**EXTRACT**
»»
The whistleblower organization tweeted that no British newspaper had led their Monday front pages with news about Khashoggi’s suspected murder despite the fact that news agencies like the Associated Press and Reuters were all reporting on the story — and suggested that the lack of interest from the UK papers was due to the fact that they “all take Saudi money”.
Fears have been growing over the fate of the missing Saudi dissident journalist who writes opinion columns for the Washington Post. Khashoggi was last seen visiting the Saudi consulate in Istanbul last Tuesday and Turkish officials have claimed that initial investigations indicate he was murdered while inside the building.
WikiLeaks also pointed out that the incident has so far prompted no reaction from US President Donald Trump or Secretary of State Mike Pompeo.
Khashoggi had been intending to obtain a document to certify that he had divorced his ex-wife in order to be able to marry his Turkish fiancée, Hatice Cengiz, who reportedly waited outside the building for 11 hours when he did not return. Turkish officials believe that the journalist was killed inside the building and later removed by a 15-person Saudi team that arrived at the consulate on Tuesday and returned to Riyadh the same day.
Saudi Arabia has denied the accusation and Turkish President Recep Tayyip Erdogan said he still remains “positive” about the investigation.
WikiLeaks weren’t the only ones taking note of how British media have been covering the story in a surprisingly calm and low-key manner, however. Some on Twitter made comparisons to how the UK papers had covered the recent alleged murder of Russian journalist Arkady Babchenko, who turned out to be alive and playing an elaborate trick on the media.
Others suggested that the British media was probably too busy trying to find a way to blame Putin for the murder or seeking out the next alleged victim of a Russian “Novichok attack” to look into the Khashoggi story.
««
**DATASET EXCERPTS**
»»
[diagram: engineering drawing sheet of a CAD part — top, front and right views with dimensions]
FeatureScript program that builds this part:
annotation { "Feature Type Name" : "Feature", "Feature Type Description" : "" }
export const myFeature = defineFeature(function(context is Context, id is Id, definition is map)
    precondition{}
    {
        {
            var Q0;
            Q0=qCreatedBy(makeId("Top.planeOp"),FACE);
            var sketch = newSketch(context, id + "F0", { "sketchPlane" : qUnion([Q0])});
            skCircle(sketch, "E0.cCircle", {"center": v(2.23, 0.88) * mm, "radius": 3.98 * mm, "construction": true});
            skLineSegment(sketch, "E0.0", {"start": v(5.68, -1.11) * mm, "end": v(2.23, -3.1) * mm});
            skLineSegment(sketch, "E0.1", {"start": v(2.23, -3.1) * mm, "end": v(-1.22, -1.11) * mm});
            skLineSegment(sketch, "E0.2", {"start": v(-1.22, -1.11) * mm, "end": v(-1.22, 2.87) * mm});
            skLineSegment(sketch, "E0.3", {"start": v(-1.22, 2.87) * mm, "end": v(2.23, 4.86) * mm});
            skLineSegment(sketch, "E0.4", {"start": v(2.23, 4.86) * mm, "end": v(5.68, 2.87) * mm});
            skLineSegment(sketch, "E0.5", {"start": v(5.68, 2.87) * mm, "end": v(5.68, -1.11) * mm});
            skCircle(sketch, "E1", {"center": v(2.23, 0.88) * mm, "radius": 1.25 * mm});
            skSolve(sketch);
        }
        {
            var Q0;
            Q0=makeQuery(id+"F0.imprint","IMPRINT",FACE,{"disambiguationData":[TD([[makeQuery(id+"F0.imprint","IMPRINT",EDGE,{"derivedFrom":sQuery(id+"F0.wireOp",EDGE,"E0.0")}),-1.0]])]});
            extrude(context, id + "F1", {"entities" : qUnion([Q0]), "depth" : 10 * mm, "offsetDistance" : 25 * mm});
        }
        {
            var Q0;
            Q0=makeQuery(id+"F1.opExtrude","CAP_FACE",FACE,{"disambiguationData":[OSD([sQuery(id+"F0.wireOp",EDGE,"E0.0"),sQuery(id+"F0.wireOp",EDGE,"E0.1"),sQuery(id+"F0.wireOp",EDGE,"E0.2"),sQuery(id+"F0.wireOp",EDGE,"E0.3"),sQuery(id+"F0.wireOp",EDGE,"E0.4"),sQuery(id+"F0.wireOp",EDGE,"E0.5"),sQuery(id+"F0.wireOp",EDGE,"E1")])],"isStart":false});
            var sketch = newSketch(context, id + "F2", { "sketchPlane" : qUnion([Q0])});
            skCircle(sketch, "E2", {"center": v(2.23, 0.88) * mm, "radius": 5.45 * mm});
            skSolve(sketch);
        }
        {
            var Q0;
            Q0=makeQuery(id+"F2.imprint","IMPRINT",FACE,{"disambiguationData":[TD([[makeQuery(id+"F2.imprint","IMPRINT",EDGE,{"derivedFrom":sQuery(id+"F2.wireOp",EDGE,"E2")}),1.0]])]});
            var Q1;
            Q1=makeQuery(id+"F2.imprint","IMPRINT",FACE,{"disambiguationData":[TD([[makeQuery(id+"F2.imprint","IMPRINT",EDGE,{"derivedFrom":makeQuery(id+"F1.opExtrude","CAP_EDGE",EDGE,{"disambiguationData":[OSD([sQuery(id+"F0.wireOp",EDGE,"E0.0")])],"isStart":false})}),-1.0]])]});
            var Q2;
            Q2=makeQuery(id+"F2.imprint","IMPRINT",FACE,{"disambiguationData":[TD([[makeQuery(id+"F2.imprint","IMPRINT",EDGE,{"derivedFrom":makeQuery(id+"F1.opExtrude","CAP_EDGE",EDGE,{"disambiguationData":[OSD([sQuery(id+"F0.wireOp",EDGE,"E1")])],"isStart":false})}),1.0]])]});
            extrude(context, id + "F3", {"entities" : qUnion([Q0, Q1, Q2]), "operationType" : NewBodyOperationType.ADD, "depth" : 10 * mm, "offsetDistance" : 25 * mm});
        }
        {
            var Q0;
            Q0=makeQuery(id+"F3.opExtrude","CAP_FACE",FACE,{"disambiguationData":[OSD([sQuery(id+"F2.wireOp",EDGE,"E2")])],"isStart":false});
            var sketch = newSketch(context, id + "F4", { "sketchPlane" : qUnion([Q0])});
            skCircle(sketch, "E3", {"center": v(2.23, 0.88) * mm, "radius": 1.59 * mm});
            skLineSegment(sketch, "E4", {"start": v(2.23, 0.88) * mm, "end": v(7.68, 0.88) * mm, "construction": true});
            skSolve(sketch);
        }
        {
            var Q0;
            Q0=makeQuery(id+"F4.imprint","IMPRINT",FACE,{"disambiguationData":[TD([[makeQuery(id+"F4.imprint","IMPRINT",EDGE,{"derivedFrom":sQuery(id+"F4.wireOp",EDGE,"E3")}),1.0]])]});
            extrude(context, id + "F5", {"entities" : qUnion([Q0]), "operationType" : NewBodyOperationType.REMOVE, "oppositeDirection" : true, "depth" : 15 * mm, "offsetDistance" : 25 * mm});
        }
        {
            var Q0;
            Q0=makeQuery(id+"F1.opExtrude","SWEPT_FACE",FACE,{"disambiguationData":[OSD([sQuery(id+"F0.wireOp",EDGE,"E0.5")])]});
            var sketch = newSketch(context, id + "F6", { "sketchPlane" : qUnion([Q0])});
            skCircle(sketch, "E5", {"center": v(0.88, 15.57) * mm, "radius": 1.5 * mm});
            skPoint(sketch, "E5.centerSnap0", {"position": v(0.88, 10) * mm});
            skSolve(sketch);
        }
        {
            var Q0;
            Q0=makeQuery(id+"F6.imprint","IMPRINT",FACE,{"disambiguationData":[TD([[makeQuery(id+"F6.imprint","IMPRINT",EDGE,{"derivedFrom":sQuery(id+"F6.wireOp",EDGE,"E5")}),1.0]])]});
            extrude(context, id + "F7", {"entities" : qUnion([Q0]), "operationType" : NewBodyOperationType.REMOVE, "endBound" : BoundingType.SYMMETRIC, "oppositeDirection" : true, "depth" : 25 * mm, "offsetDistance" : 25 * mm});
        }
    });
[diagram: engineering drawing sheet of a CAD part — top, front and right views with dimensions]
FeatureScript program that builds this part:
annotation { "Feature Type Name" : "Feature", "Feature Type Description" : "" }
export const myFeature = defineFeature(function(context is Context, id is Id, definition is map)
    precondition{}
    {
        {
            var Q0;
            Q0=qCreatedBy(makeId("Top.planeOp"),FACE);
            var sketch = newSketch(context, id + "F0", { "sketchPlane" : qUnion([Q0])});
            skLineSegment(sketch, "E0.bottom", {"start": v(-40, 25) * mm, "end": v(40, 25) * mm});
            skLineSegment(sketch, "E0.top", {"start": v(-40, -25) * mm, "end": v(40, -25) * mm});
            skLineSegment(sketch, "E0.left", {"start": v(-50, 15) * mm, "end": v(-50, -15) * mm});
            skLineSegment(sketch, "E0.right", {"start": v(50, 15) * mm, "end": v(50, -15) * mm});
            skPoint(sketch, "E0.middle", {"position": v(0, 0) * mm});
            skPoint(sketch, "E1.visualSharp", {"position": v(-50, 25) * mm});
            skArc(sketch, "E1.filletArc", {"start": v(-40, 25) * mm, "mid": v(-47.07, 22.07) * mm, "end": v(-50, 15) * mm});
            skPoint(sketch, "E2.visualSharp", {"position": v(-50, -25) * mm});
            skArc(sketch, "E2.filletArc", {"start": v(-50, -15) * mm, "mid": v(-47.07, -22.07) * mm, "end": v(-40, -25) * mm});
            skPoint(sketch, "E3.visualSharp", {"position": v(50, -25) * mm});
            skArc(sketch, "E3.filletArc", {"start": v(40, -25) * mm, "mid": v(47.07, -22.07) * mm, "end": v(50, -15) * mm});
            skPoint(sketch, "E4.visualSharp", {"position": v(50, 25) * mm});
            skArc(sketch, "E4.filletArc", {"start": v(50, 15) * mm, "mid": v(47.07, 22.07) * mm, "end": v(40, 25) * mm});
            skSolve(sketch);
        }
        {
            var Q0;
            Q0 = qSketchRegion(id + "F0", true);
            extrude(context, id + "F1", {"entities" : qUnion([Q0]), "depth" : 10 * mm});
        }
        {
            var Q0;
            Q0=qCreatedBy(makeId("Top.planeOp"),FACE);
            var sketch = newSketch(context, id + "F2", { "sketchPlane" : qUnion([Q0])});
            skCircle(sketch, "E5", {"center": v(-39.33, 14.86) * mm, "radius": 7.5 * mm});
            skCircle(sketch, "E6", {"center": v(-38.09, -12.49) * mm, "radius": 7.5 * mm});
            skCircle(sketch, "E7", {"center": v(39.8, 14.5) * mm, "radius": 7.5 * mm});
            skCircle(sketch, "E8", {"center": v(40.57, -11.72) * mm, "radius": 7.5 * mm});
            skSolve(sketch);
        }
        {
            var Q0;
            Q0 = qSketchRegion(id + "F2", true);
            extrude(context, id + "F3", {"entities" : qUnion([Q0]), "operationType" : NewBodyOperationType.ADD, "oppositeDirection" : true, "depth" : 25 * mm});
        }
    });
««
**COMPLETE THE FOLLOWING**
1 – According to the article about Khashoggi's disappearance, how long did his fiancée reportedly wait outside the Saudi consulate?
2 – Continue the article about Khashoggi's disappearance from where it stops.

**SET OF ANSWERS**
1 – She reportedly waited outside the building for 11 hours.

2 –
Some pointed out that the Saudis are the “international untouchables” due to their close relationships with the US and UK governments. While the Guardian did run a column about Khashoggi on its front page, some Twitter users noted that it seemed like the newspaper was trying to downplay the story by not making it the main focus.
In 2016, Reporters Without Borders published information detailing how Saudi Arabia “manipulates foreign media outlets” in order to “project a positive image of the kingdom internationally”. RSF wrote that a series of cables between Saudi embassies and the Saudi foreign ministry (made public by WikiLeaks) revealed that “extraordinary initiatives” were considered by Riyadh in an attempt to rehabilitate its international image.
The organization wrote that Saudi Arabia “channels funds to media organizations all over the world” including the UK — and that the funding usually takes the form of outright donations or the buying up of thousands of subscriptions, as was the case when a struggling Lebanese TV network adopted a pro-Saudi editorial policy after taking a $2 million bailout from Riyadh.
In another incident, the London-based Financial Times was forced to withdraw its Saudi correspondent and close its Riyadh bureau after the government accused the paper of publishing “lies” about the country. In 2017, Saudi investor Sultan Muhammad Abuljadayel bought a 30 percent stake in the Independent newspaper, which also prompted concern that the paper would not be truly independent anymore.